The Drumkeelwick herd prefix regularly pops up in the back breeding of show winners and sale toppers.
During the visit, the Lang brothers were full of stories about breeding, breeders and the craic and sport that they had down through the years of breeding cattle.
Remembering their annual trip to the RDS bull sales, Melvin said: “We would wash bulls here on a Sunday and load on a Monday.
“A few local breeders – Dougie Stewart, the Dunlops and the Farrellys – would all have bulls that would go with local haulier George Rosmond.
“The sale took place on Tuesday to Thursday, with three rings in operation. We stayed with a Mrs McCrossan at 12 Dodderview in Dublin.
“It was all Shorthorns, Herefords and Aberdeen Angus back then, with a couple of hundred bulls at the sales.
“People came from all over to buy bulls there and some of them would be delivered on the train after the sale.
“They were great times and we used to look forward to that week for a long time.”
Recalling some of the standout animals that he bred over the years, Drumkeelwick Beryl gets a mention.
She was sold to businessman Joe McGrath as a young heifer and she went on to win the RDS spring show as a weanling heifer, a two-year-old heifer and later as a cow. Not too many animals have managed to do that.
Melvin’s house is full of photos of different Drumkeelwick-bred animals winning at shows down through the years.
He has several photos of RDS winners, including one of Drumkeelwick Admiral, winner of the March class of bulls at the 1959 show and sale in the RDS. Admiral was sired by Kilcleagh Optimist and is out of a homebred cow Drumkeelwick Ruby.

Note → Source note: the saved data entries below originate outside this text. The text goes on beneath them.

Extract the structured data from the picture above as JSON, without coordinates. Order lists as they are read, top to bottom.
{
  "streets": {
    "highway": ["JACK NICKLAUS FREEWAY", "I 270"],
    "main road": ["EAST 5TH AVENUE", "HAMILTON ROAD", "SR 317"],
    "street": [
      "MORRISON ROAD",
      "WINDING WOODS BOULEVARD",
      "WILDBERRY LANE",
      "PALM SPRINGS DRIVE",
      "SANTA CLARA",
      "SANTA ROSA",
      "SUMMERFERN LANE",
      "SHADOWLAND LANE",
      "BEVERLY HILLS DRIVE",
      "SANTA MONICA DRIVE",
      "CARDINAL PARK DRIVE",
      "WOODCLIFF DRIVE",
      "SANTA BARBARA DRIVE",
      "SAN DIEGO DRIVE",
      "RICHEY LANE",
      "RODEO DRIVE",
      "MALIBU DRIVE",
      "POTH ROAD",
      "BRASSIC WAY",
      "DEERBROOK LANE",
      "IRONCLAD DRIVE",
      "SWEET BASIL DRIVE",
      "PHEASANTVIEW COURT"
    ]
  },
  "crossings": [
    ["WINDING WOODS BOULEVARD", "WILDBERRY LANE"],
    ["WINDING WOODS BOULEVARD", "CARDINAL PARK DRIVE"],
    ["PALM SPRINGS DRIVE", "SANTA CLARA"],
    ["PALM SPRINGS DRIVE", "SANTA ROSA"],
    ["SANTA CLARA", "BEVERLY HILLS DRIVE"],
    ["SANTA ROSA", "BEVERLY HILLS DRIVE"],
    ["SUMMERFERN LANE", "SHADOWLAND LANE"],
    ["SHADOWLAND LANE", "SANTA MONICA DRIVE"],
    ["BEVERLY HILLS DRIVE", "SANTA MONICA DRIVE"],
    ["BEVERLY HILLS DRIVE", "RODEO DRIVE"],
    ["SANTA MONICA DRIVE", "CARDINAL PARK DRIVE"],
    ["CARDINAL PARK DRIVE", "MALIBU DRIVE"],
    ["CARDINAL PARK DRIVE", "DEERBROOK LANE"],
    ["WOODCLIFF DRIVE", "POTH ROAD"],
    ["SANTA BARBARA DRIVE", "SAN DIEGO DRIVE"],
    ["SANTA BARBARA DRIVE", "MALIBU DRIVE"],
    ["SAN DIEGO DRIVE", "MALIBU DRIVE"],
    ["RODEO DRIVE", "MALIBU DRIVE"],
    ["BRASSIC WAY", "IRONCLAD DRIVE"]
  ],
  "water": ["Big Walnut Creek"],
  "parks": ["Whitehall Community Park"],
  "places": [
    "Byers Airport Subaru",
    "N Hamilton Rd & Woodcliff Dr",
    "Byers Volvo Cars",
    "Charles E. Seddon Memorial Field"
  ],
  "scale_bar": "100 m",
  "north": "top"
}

Melvin has a head for names, with cows’ and bulls’ names listed out going back to the 40s and 50s.
“It was different times back then. We used to walk cows to bulls to get them bred.
“You’d think nothing of walking cows a couple of mile to get to a good bull. That was the way it was done, seems like hardship now, but they were simple harmless times.
“There was no lad looking up stars on a phone or computer either and we got by the best,” he quipped.